# Thread: pointwise and uniform convergence problem

1. ## pointwise and uniform convergence problem

Determine the convergence, both pointwise and uniform, on [0,1] for each of the following sequences:

1) $\displaystyle S_n(x)= n^2x^2(1-cos1/[nx]), x not= 0; S_n(0)=0$.

2) $\displaystyle S_n(x)= nx/(x+n)$.

3) $\displaystyle S_n(x)= (1-cosnx)/nx, x not= 0; S_n(0)= 0$.

4) $\displaystyle S_n(x)= nsin(x/n)$.

I'm really struglling with these uniformly convergence problems, any help would be appreciated

2. For example, did you have any problems finding $\displaystyle S(x)=\lim_{n\to +\infty}S_n(x)$ ?

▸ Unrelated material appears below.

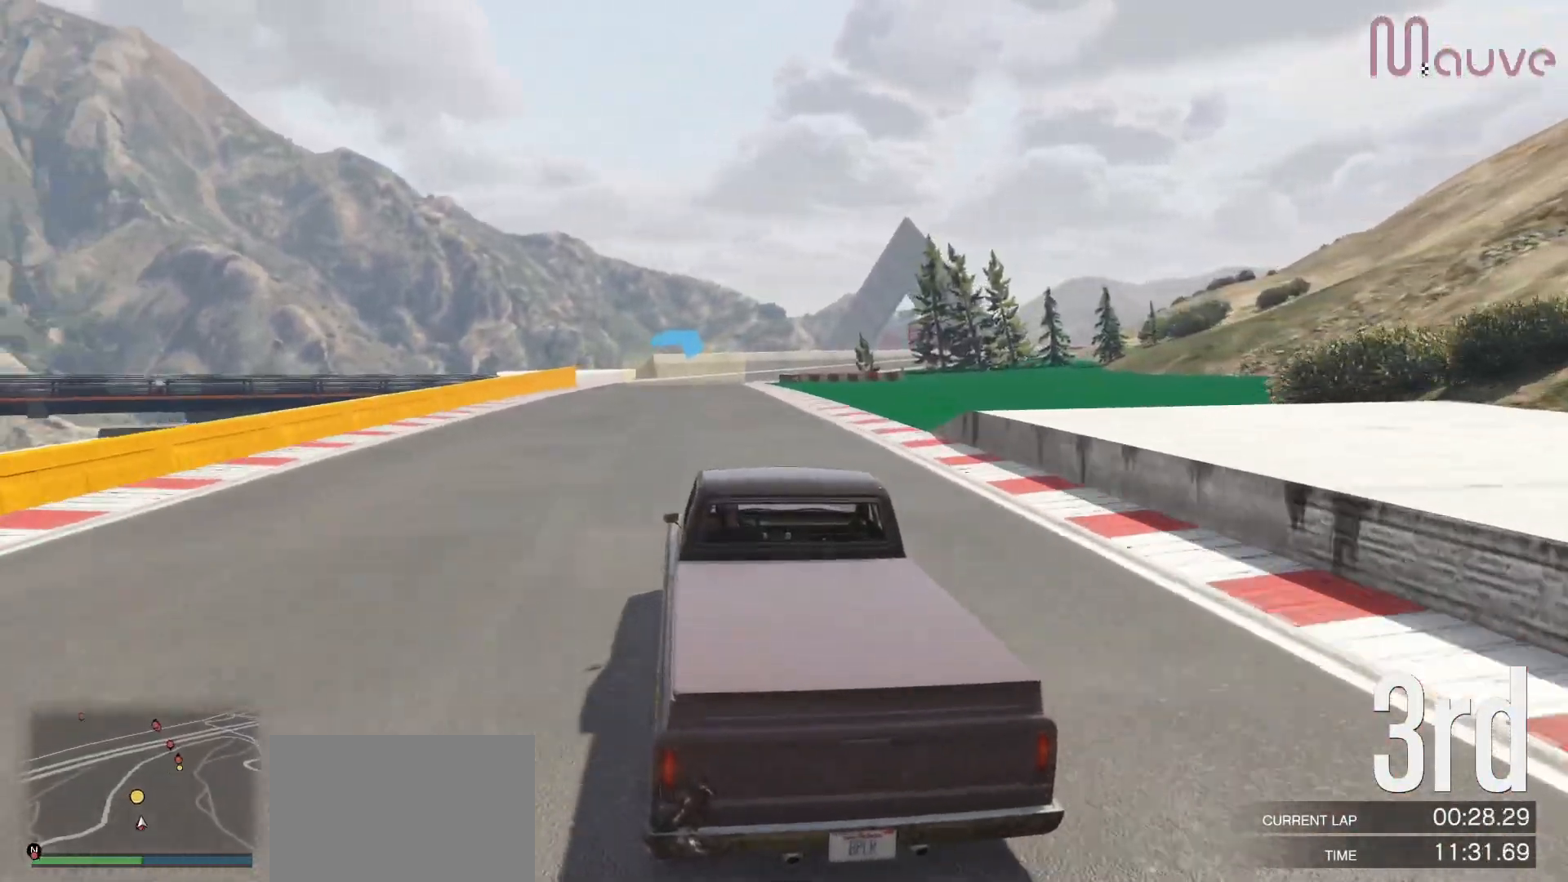
{"buttons": ["R2"], "left_stick": "center", "right_stick": "center", "events": [[217, "left_stick", "right"], [467, "left_stick", "center"]]}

3. Originally Posted by FernandoRevilla
For example, did you have any problems finding $\displaystyle S(x)=\lim_{n\to +\infty}S_n(x)$ ?
$\displaystyle S(x)=\lim_{n\to +\infty}S_n(x)$ actually, i'm not sure what is the difference between $\displaystyle S(x) and S_n(x)$

4. Originally Posted by wopashui
$\displaystyle S(x)=\lim_{n\to +\infty}S_n(x)$ actually, i'm not sure what is the difference between $\displaystyle S(x) and S_n(x)$

For example 2):

$\displaystyle S(x)=\displaystyle\lim_{n\to +\infty}\dfrac{x}{(x/n)+1}=\dfrac{x}{0+1}=x$

So, $\displaystyle S_n:[0,1]\to \mathbb{R}$ converges pointwise to $\displaystyle S:[0,1]\to \mathbb{R},\; S(x)=x$. Try to find $\displaystyle S(x)$ for the rest.